Isrbel Werth had a really nice ride but there were some things I didn't really like. I thought her horse was a little tight in the neck, behind the vertical at times, and had an earthbound piaffe. The rest of the test was nice though and her ride put her and her team in second place.

Then Laura Bechtolsheimer came out on Mistral Hojris and kicked some butt. Her test was fantastic and just looked effortless. That put her above Werth and also put Great Britain in second place.

Denmark I liked that the horse wasn't overly cranked in the neck. Really flowing changes, I didn't care for the frame on Portugal's horse – too cranked in the neck, low in the poll, and behind the vertical at times. I know his neck is big but it still seems like you could give him a bit of room in there. The test has some nice moments though.

The last Swiss horse was super leggy! I thought he was also a little too tight in the neck at times. He had some problems with the piaffe that earned some 4's and a 3. Ouch. Then the last Australian horse went and he looked great in the neck. Much more comfortable. But then he broke to the canter at the extended trot. Nice passage and flying changes.

Italy's last horse has these great floppy ears and lots of room in the neck. I know I keep harping about the necks but really how comfortable can it be for those horses to em cranked in so tight? Anyhow, he had some problems with the piaffe,

Then Steffen Peters and Ravel rode. He had a really nice ride, except one little bobble in the beginning where he broke form the trot into the canter.

Steffen Peters and Ravel

He ended up with a score that put the US in fourth by just a little bit, so no medals for us in the team competition. We still have a chance in the individual! Netherlands took the gold, Great Britain took the silver and Germany had the bronze.

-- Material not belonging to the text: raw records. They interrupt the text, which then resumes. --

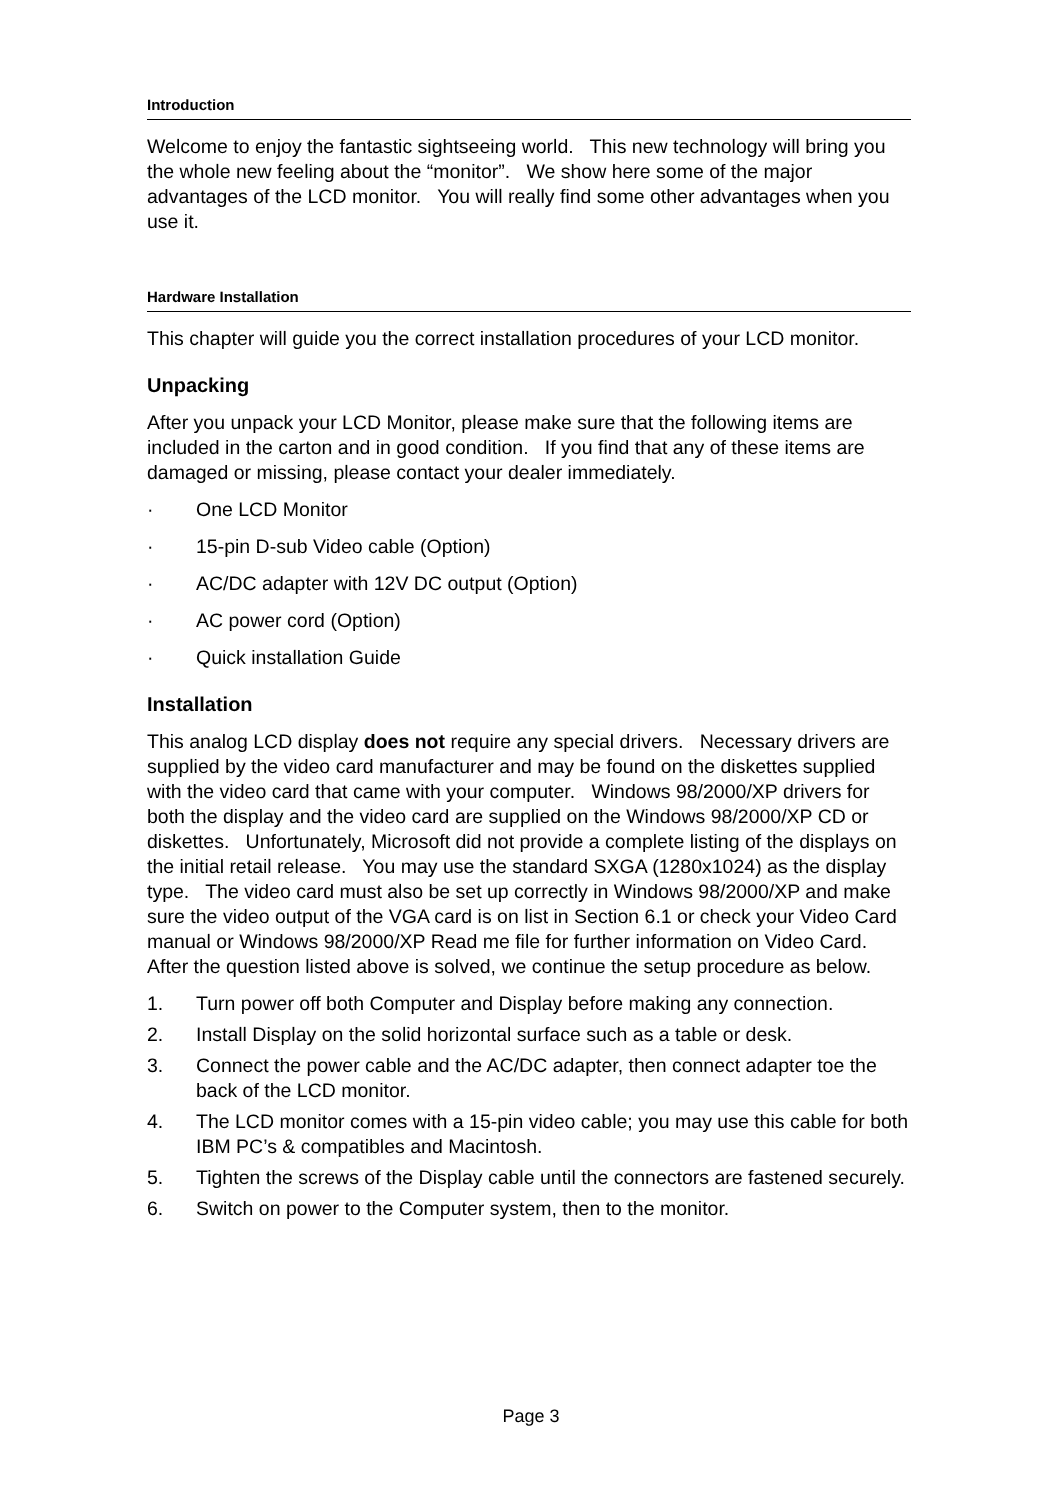Introduction
Welcome to enjoy the fantastic sightseeing world. This new technology will bring you the whole new feeling about the “monitor”. We show here some of the major advantages of the LCD monitor. You will really find some other advantages when you use it.
Hardware Installation
This chapter will guide you the correct installation procedures of your LCD monitor.
Unpacking
After you unpack your LCD Monitor, please make sure that the following items are included in the carton and in good condition. If you find that any of these items are damaged or missing, please contact your dealer immediately.
· One LCD Monitor
· 15-pin D-sub Video cable (Option)
· AC/DC adapter with 12V DC output (Option)
· AC power cord (Option)
· Quick installation Guide
Installation
This analog LCD display does not require any special drivers. Necessary drivers are supplied by the video card manufacturer and may be found on the diskettes supplied with the video card that came with your computer. Windows 98/2000/XP drivers for both the display and the video card are supplied on the Windows 98/2000/XP CD or diskettes. Unfortunately, Microsoft did not provide a complete listing of the displays on the initial retail release. You may use the standard SXGA (1280x1024) as the display type. The video card must also be set up correctly in Windows 98/2000/XP and make sure the video output of the VGA card is on list in Section 6.1 or check your Video Card manual or Windows 98/2000/XP Read me file for further information on Video Card. After the question listed above is solved, we continue the setup procedure as below.
1. Turn power off both Computer and Display before making any connection.
2. Install Display on the solid horizontal surface such as a table or desk.
3. Connect the power cable and the AC/DC adapter, then connect adapter toe the back of the LCD monitor.
4. The LCD monitor comes with a 15-pin video cable; you may use this cable for both IBM PC’s & compatibles and Macintosh.
5. Tighten the screws of the Display cable until the connectors are fastened securely.
6. Switch on power to the Computer system, then to the monitor.
Page 3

Then we met up with Laura Goldman and had one last lovely dinner experience in Maker's Mark Bourbon Village. We made plans to meet up next week, and then we headed back to the hotel so I could blog baby, blog!

Day 5 - Individual Dressage Finals

1 comment:

Anonymous said...

The horses necks are not 'cranked in' they are in an outline. These horses are balanced enough for self carriage therefore they keep the postion themselves. An outline is a natural postition for a horse and dressage shows the natural movements of the horse. Spanish horses have short necks so their outlines may look more uncomfortable but they aren't. If it was painful for the horse it wouldn't be allowed.